**What is being asked:** Only the lines from the one that contains "Follow each photo" to the last line below, both included, should be transcribed. Pictures stay out of the copy.
[[ Records to process open ]]
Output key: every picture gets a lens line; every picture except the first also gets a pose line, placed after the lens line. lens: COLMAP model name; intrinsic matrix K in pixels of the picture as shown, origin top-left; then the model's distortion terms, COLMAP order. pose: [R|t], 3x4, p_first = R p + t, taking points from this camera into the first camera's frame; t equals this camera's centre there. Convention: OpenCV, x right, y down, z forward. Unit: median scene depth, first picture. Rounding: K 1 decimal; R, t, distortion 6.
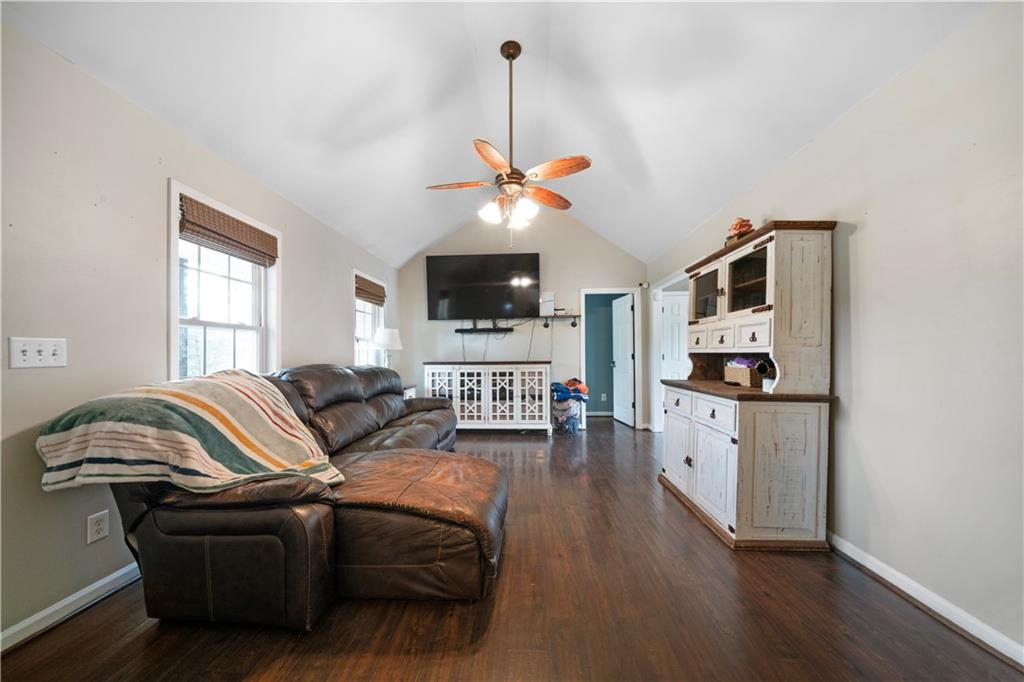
lens RADIAL K [[364.9, 0, 512.0], [0, 364.9, 341.0], [0, 0, 1]] dist [-0.001396, -0.000088]
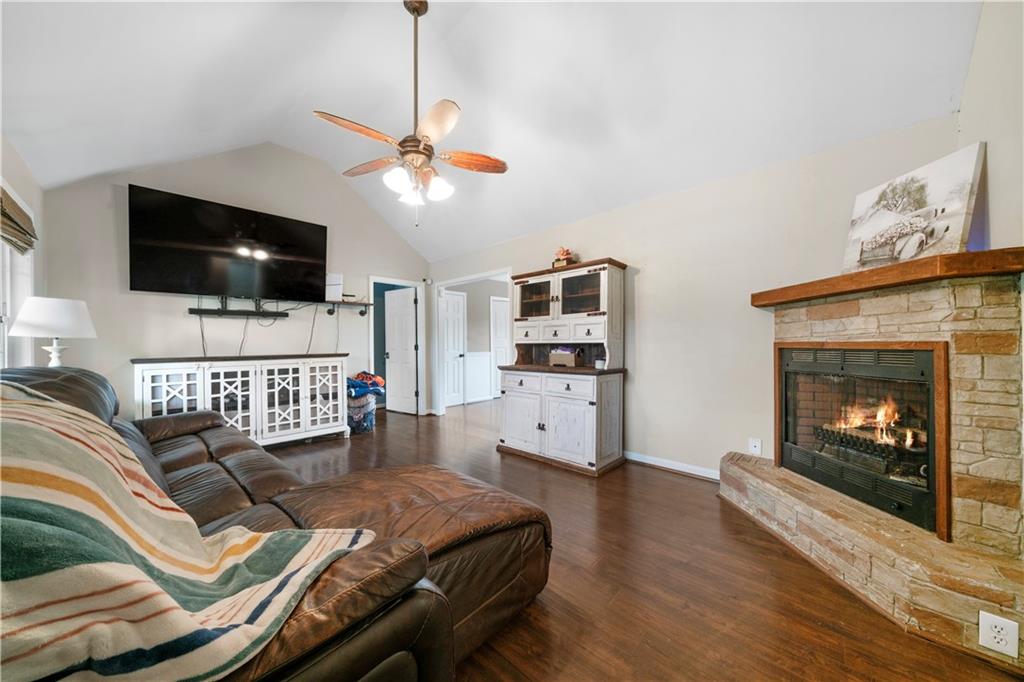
lens RADIAL K [[348.9, 0, 516.2], [0, 348.9, 337.2], [0, 0, 1]] dist [-0.000678, -0.000092]
pose [[0.642200, 0.014960, 0.766391, -0.279946], [-0.022782, 0.999740, -0.000425, 0.007168], [-0.766199, -0.017187, 0.642374, 0.146636]]
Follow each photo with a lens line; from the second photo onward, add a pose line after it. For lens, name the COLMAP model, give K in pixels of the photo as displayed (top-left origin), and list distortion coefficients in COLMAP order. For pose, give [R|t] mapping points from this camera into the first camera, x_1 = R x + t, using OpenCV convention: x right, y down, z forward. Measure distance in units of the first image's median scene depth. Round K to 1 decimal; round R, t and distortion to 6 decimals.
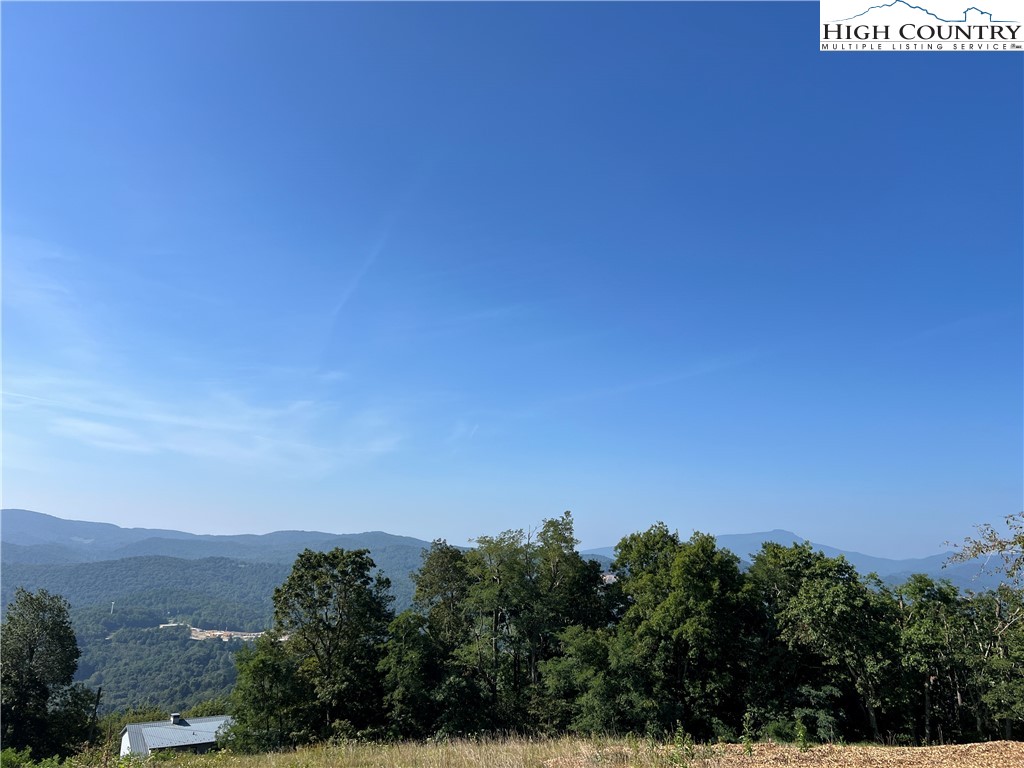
lens RADIAL K [[775.9, 0, 519.5], [0, 775.9, 388.7], [0, 0, 1]] dist [0.056259, -0.073452]
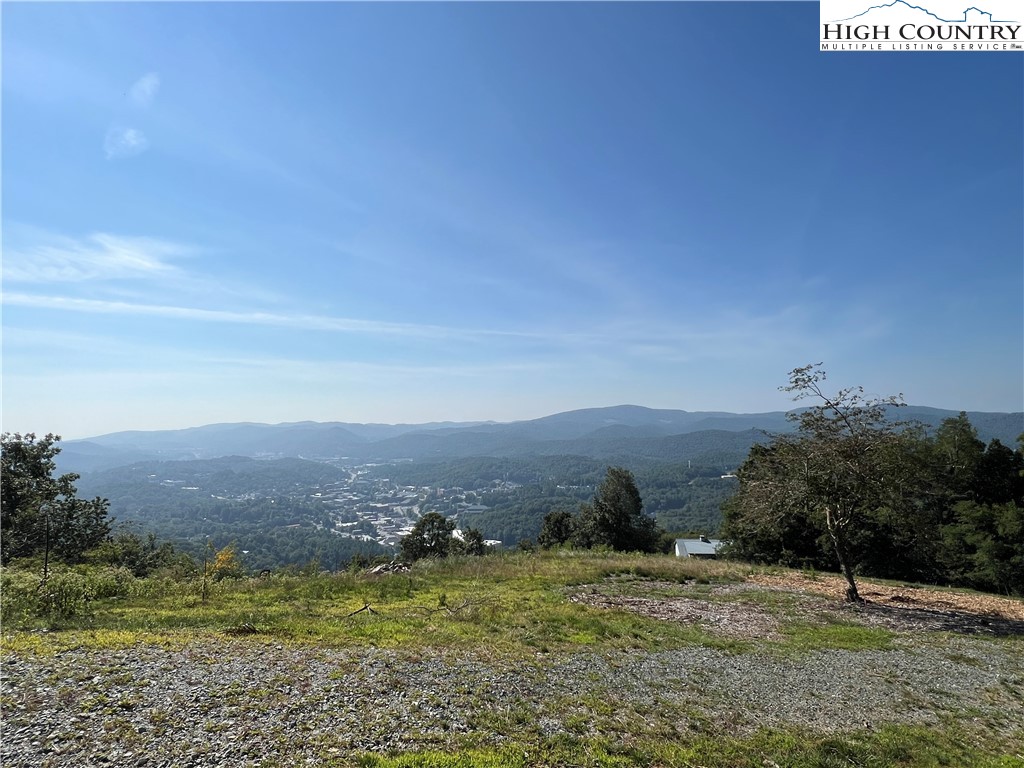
lens RADIAL K [[562.6, 0, 513.3], [0, 562.6, 371.1], [0, 0, 1]] dist [-0.011568, -0.002978]
pose [[0.719073, -0.101553, -0.687474, 0.166694], [0.175373, 0.983764, 0.038114, -0.066622], [0.672442, -0.147971, 0.725208, -0.128575]]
[[ Records to process closed ]]
**Written solution:**
Follow each photo with a lens line; from the second photo onward, add a pose line after it. For lens, name the COLMAP model, give K in pixels of the photo as displayed (top-left origin), and list distortion coefficients in COLMAP order. For pose, give [R|t] mapping points from this camera into the first camera, x_1 = R x + t, using OpenCV convention: x right, y down, z forward. Measure distance in units of the first image's median scene depth. Round K to 1 decimal; round R, t and distortion to 6 decimals.
lens RADIAL K [[775.9, 0, 519.5], [0, 775.9, 388.7], [0, 0, 1]] dist [0.056259, -0.073452]
lens RADIAL K [[562.6, 0, 513.3], [0, 562.6, 371.1], [0, 0, 1]] dist [-0.011568, -0.002978]
pose [[0.719073, -0.101553, -0.687474, 0.166694], [0.175373, 0.983764, 0.038114, -0.066622], [0.672442, -0.147971, 0.725208, -0.128575]]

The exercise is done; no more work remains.